* **REQUIREMENT**: Reproduce every line of the entries below word for word, leaving nothing out and changing nothing.

* **DATA IN THIS EXERCISE**:
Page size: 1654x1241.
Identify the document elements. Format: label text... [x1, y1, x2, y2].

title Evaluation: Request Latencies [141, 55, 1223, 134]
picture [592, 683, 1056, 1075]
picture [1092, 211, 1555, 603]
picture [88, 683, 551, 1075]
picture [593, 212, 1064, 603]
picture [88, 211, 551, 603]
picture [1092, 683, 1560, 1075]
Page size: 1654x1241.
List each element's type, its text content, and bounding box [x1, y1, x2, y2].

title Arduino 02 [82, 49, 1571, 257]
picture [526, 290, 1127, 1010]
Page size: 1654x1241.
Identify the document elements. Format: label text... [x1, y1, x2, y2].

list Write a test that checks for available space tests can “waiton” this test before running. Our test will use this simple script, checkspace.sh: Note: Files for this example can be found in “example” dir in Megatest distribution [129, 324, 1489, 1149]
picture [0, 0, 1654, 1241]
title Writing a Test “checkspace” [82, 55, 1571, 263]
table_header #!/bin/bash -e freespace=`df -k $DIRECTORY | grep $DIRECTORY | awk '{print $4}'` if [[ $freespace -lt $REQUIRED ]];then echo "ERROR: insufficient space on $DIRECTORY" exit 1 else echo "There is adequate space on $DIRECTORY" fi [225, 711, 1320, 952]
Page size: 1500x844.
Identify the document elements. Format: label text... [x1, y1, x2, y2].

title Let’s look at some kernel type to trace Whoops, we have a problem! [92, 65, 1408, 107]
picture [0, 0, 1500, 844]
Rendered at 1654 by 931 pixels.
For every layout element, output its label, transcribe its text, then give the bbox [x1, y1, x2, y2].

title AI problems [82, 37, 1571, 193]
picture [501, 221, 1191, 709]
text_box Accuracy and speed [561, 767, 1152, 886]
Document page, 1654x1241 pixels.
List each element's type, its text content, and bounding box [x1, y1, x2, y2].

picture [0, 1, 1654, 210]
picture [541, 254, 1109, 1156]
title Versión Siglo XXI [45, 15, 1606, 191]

* **ANSWER**:
Page size: 1654x1241.
Identify the document elements. Format: label text... [x1, y1, x2, y2].

title Evaluation: Request Latencies [141, 55, 1223, 134]
picture [592, 683, 1056, 1075]
picture [1092, 211, 1555, 603]
picture [88, 683, 551, 1075]
picture [593, 212, 1064, 603]
picture [88, 211, 551, 603]
picture [1092, 683, 1560, 1075]
Page size: 1654x1241.
List each element's type, its text content, and bounding box [x1, y1, x2, y2].

title Arduino 02 [82, 49, 1571, 257]
picture [526, 290, 1127, 1010]
Page size: 1654x1241.
Identify the document elements. Format: label text... [x1, y1, x2, y2].

list Write a test that checks for available space tests can “waiton” this test before running. Our test will use this simple script, checkspace.sh: Note: Files for this example can be found in “example” dir in Megatest distribution [129, 324, 1489, 1149]
picture [0, 0, 1654, 1241]
title Writing a Test “checkspace” [82, 55, 1571, 263]
table_header #!/bin/bash -e freespace=`df -k $DIRECTORY | grep $DIRECTORY | awk '{print $4}'` if [[ $freespace -lt $REQUIRED ]];then echo "ERROR: insufficient space on $DIRECTORY" exit 1 else echo "There is adequate space on $DIRECTORY" fi [225, 711, 1320, 952]
Page size: 1500x844.
Identify the document elements. Format: label text... [x1, y1, x2, y2].

title Let’s look at some kernel type to trace Whoops, we have a problem! [92, 65, 1408, 107]
picture [0, 0, 1500, 844]
Rendered at 1654 by 931 pixels.
For every layout element, output its label, transcribe its text, then give the bbox [x1, y1, x2, y2].

title AI problems [82, 37, 1571, 193]
picture [501, 221, 1191, 709]
text_box Accuracy and speed [561, 767, 1152, 886]
Document page, 1654x1241 pixels.
List each element's type, its text content, and bounding box [x1, y1, x2, y2].

picture [0, 1, 1654, 210]
picture [541, 254, 1109, 1156]
title Versión Siglo XXI [45, 15, 1606, 191]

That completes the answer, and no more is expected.